As the company said a year ago, Rometty has been working to remake IBM into a company serving the 21st century technological market. According to remarks made by CFO Martin Schroeter at an investor conference call following its earnings report, the company’s “strategic” transition toward “big data and analytics, around cloud, and around mobile and security” is still underway. Signs of its progress “in shifting our business toward these strategic imperatives, and in the investments we’ve been making ... aren’t yet reflected in our revenue streams,” he said.
Indeed, the outcome of this paradigm shift is still conjectural. The end result is still so far off that it’s not clear whether it will bear fruit. If it does, Rometty will deserve full credit. But what’s the excuse for paying her now for successes that may never come?
The IBM board explained Rometty’s 2014 compensation in part as a reward for the company’s “tremendous progress in repositioning our business portfolio and making investments in support of our strategic focus on enterprise information technology.”
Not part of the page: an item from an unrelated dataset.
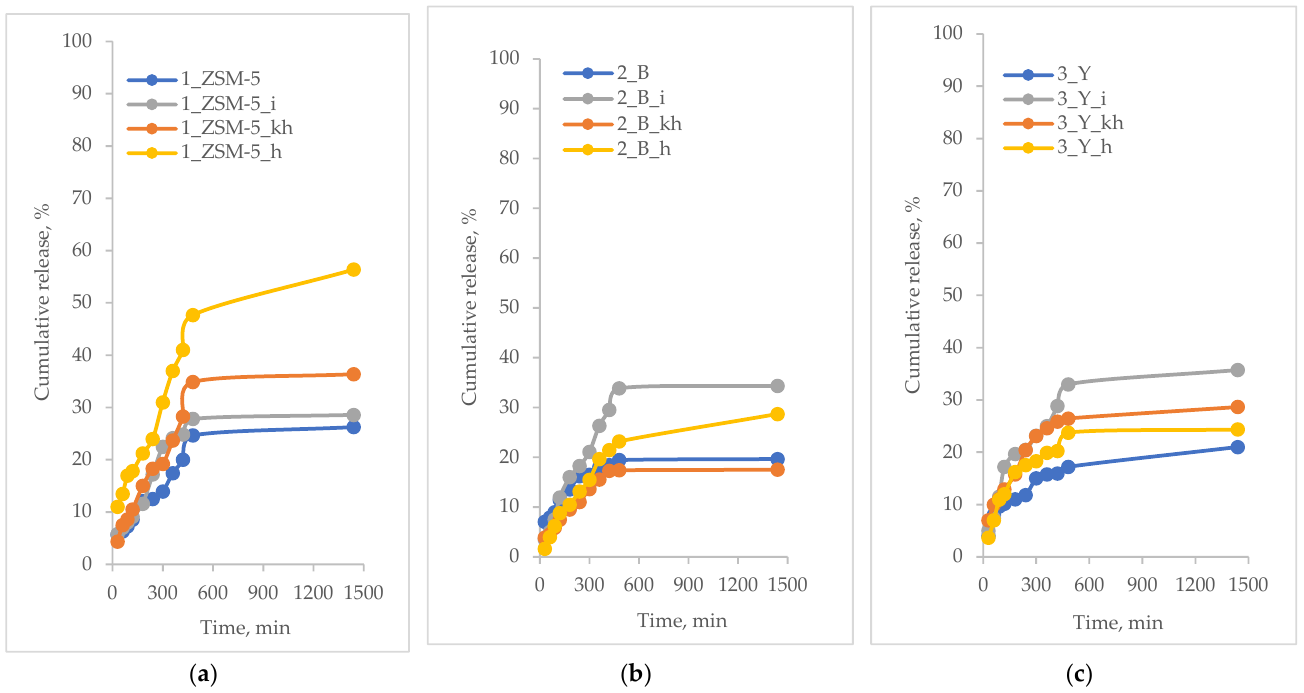
Figure 6. Percentage of ferulic acid released from modified hierarchical zeolites into acceptor fluid with glycerin; ( a ) samples based on ZSM-5 zeolite; ( b ) samples based on BEA zeolite; ( c ) samples based on FAU zeolite.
The raise in her base pay to $1.6 million, the board said, was “Mrs. Rometty’s first salary increase since her appointment as CEO in January 2012.” It was unclear if the board expected shareholders to feel sorry for Rometty or if it was deliberately taking IBM investors for suckers. Rometty’s overall compensation rose from $16.2 million in 2012 to $19.4 million in 2014. She took a hit in 2013 by voluntarily giving up her incentive plan in light of the company’s poor performance, but plainly made it up the next year. Whether her overall pay advanced in 2015 won’t be known until incentive shares are priced later this year.
Put it all together, and it shows once again that the CEO economy is a different beast from the one the rest of us live in. You can stick your shareholders with a loss of more than one-third and still do just fine. If anyone needs a simple illustration of the roots of income inequality in our society, there’s no need to look any further than that.